__PROMPT__.
Please return every line of the material verbatim and skip any images.

[INPUT RECORDS Boundary: Start]

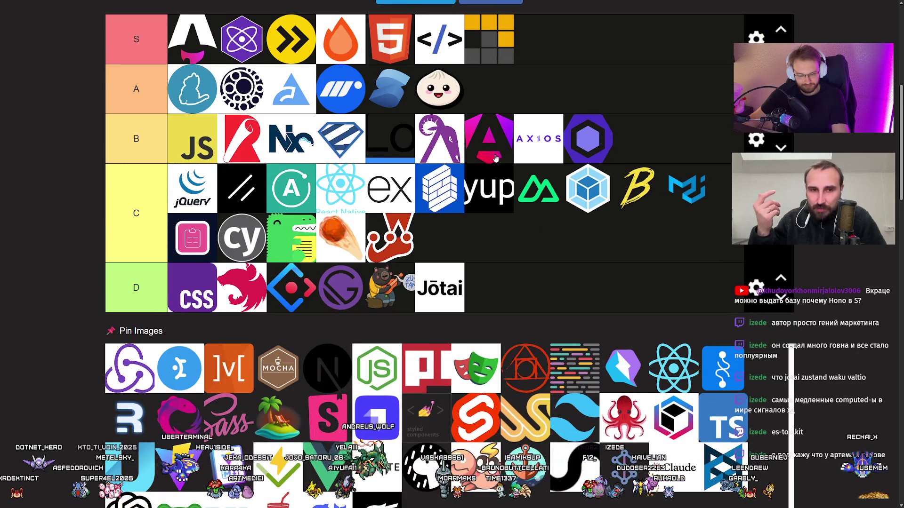
scroll(494, 157, up, 3)
scroll(495, 158, down, 1)
scroll(495, 157, down, 1)
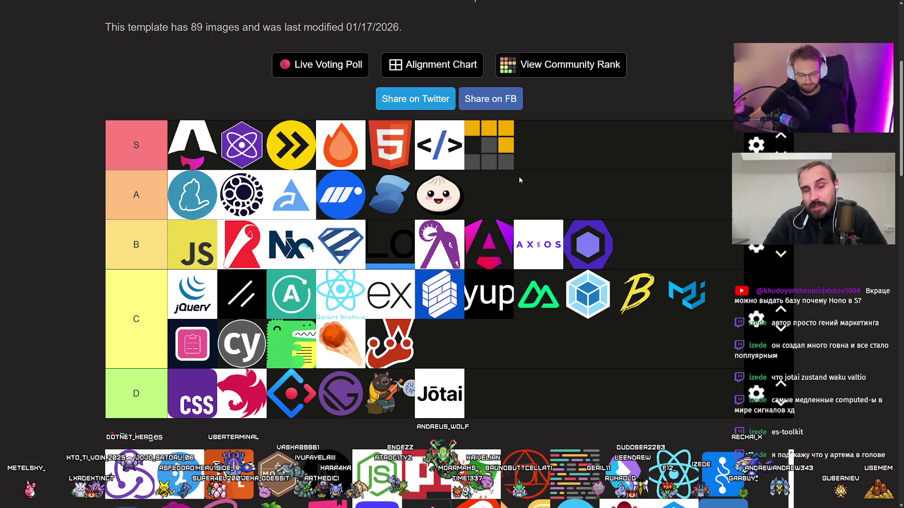
scroll(519, 177, down, 1)
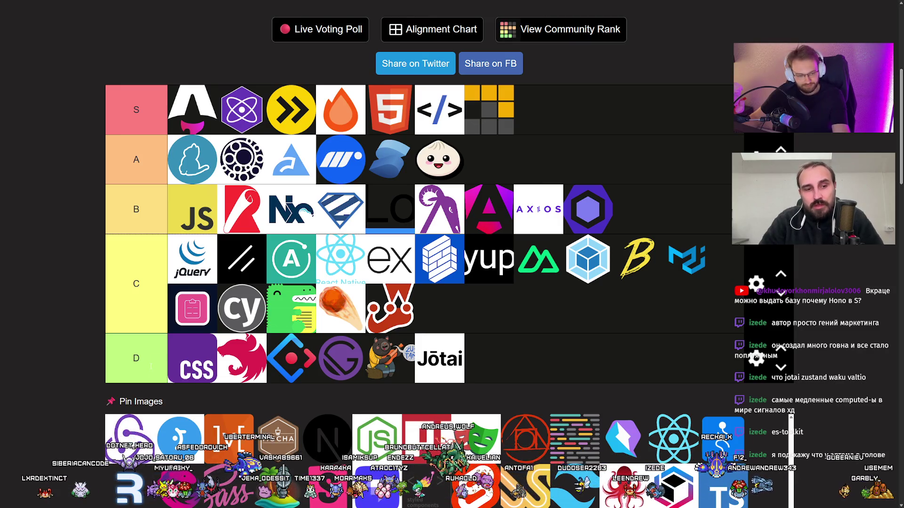
mouse_move(137, 437)
mouse_down()
mouse_move(202, 362)
mouse_move(218, 357)
mouse_up()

[INPUT RECORDS Boundary: End]

__SOLUTION FOR THIS PROBLEM__.
scroll(494, 157, up, 3)
scroll(495, 158, down, 1)
scroll(495, 157, down, 1)
scroll(519, 177, down, 1)
mouse_move(137, 437)
mouse_down()
mouse_move(202, 362)
mouse_move(218, 357)
mouse_up()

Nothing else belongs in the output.